P-value function: Independence Treatment Distance Test
pIndepDist.RdThese functions accept a data frame and perhaps test specific arguments (like whether or not the test will be asymptotic or simulation based). It produces a p-value.
Usage
pIndepDist(
dat,
fmla = YcontNorm ~ trtF | blockF,
simthresh = 20,
sims = 1000,
parallel = "yes",
ncpu = NULL,
distfn = fast_dists_and_trans_hybrid
)Arguments
- dat
An object inheriting from class data.frame
- fmla
A formula appropriate to the function. Here it should be something like outcome~treatment|block
- simthresh
is the size of the data below which we use direct permutations for p-values
- sims
Either NULL (meaning use an asymptotic reference dist) or a number (meaning sampling from the randomization distribution implied by the formula)
- parallel
is "no" then parallelization is not required, otherwise it is "multicore" or "snow" in the call to
coin::independence_test()(see help for coin::approximate()). Also, if parallel is not "no" andadaptive_dist_functionis TRUE, then an openmp version of the distance creation function is called usingncputhreads (orparallel::detectCores(logical=FALSE)cores).- ncpu
is number of cpus to be used for parallel operation.
- distfn
is a function that produces one or more vectors (a data frame or matrix) of the same number of rows as the dat
Details
For now, this function does an omnibus-style chi-square test using (1) the ratio of distances to controls to distances to treated observations within block; (2) the rank of distances to controls for each unit; and (3) the raw outcome.

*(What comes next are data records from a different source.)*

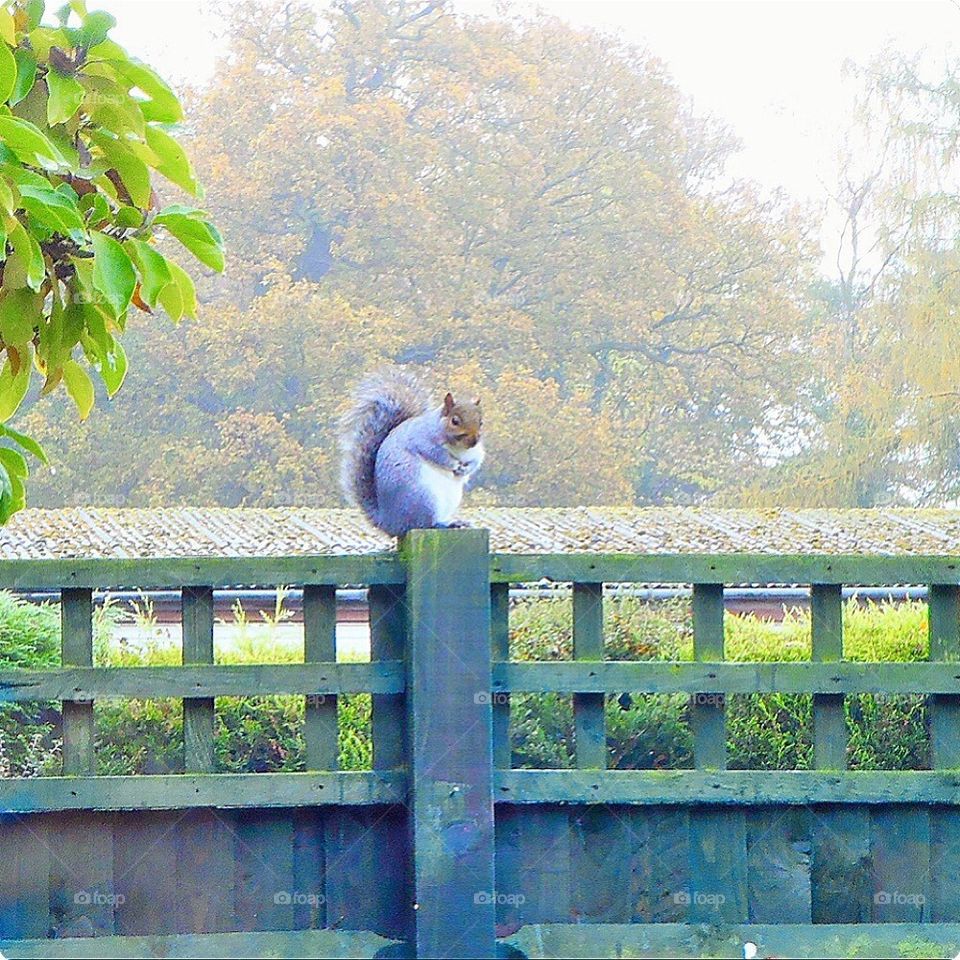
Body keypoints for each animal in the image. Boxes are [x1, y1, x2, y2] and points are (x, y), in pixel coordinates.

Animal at [339, 367, 485, 537]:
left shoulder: (475, 451)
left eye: (481, 422)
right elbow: (437, 455)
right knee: (423, 524)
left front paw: (466, 469)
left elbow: (477, 459)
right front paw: (454, 465)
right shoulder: (423, 439)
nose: (474, 440)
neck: (459, 448)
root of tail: (389, 523)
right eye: (455, 421)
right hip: (423, 498)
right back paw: (444, 524)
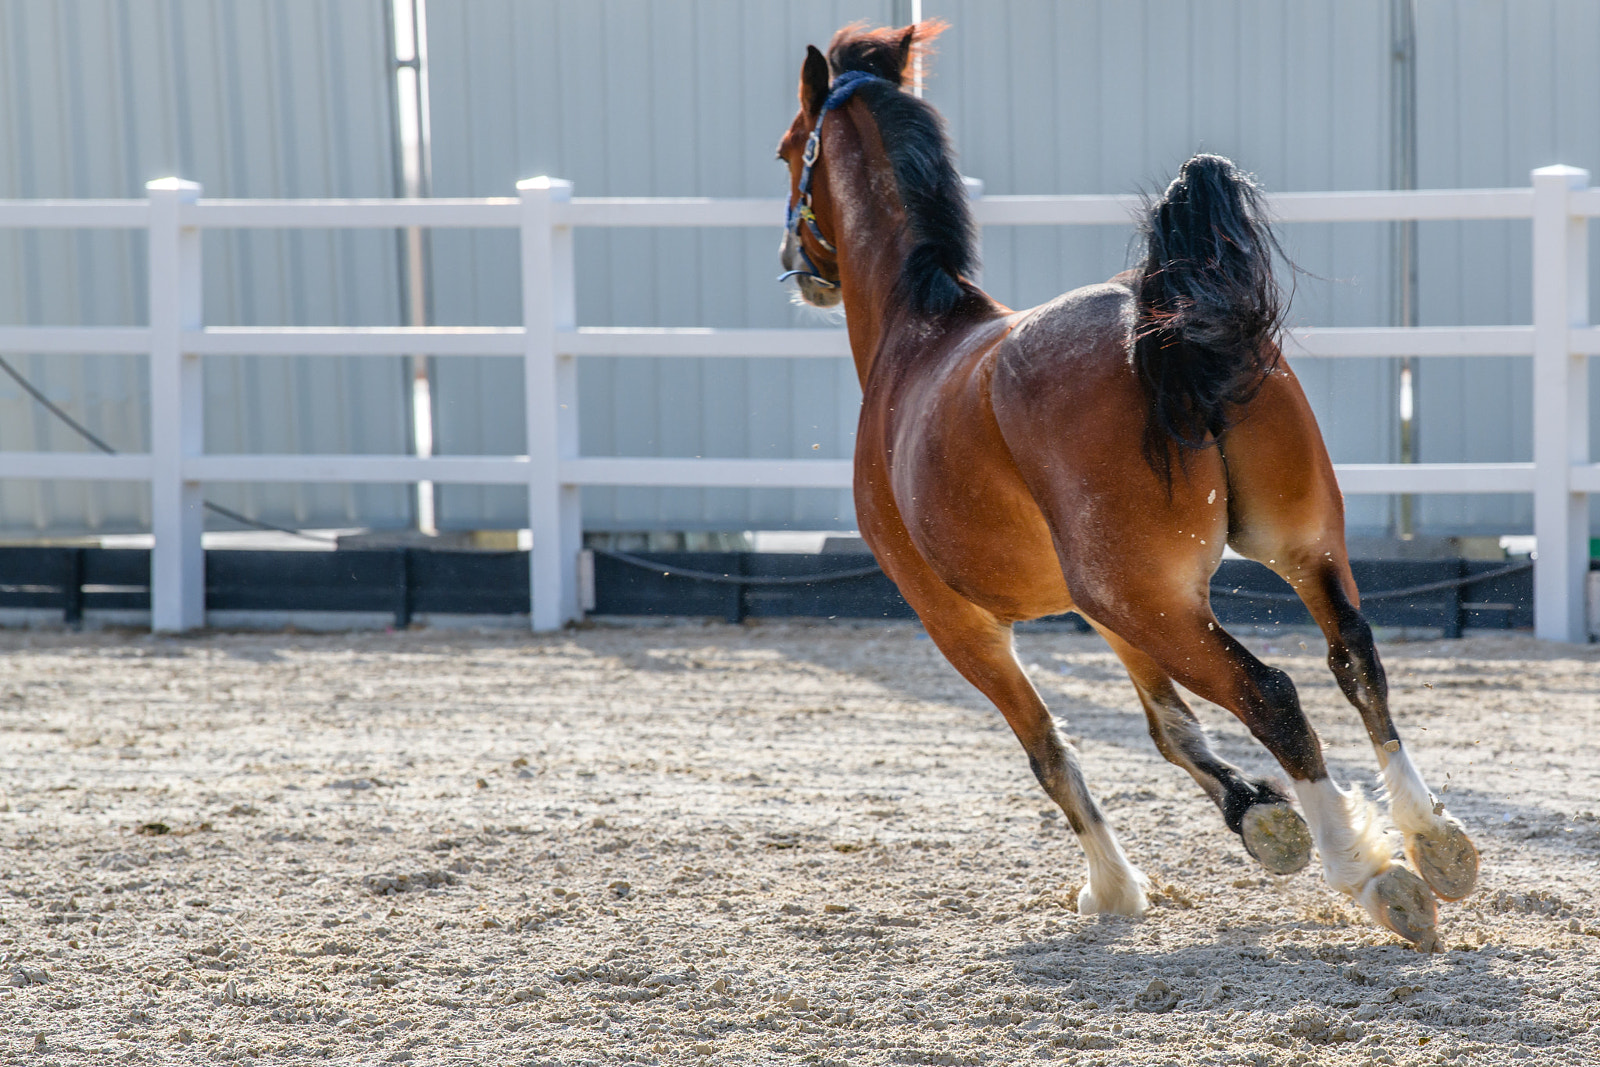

Although the distances are calculated by block, our profiling suggests that
it is better to parallelize the distance creation distfn (done here in C++
in the fastfns.cpp file) rather than use the data.table approach of
setDTthreads(). So, here we assume that the threads for data.table are 1.
Examples
# \donttest{
# Example using distance-based independence test
data(example_dat, package = "manytestsr")
library(data.table)
# Test for treatment effect using distance-based approach
single_block <- as.data.table(subset(example_dat, blockF == "B080"))
p_val <- pIndepDist(single_block, Y1 ~ trtF | blockF, parallel = "no")
print(p_val)
#> [1] 0.5394499
# Test with different outcome variable
p_val2 <- pIndepDist(single_block, Y2 ~ trtF | blockF, parallel = "no")
print(p_val2)
#> [1] 0.7764711
# }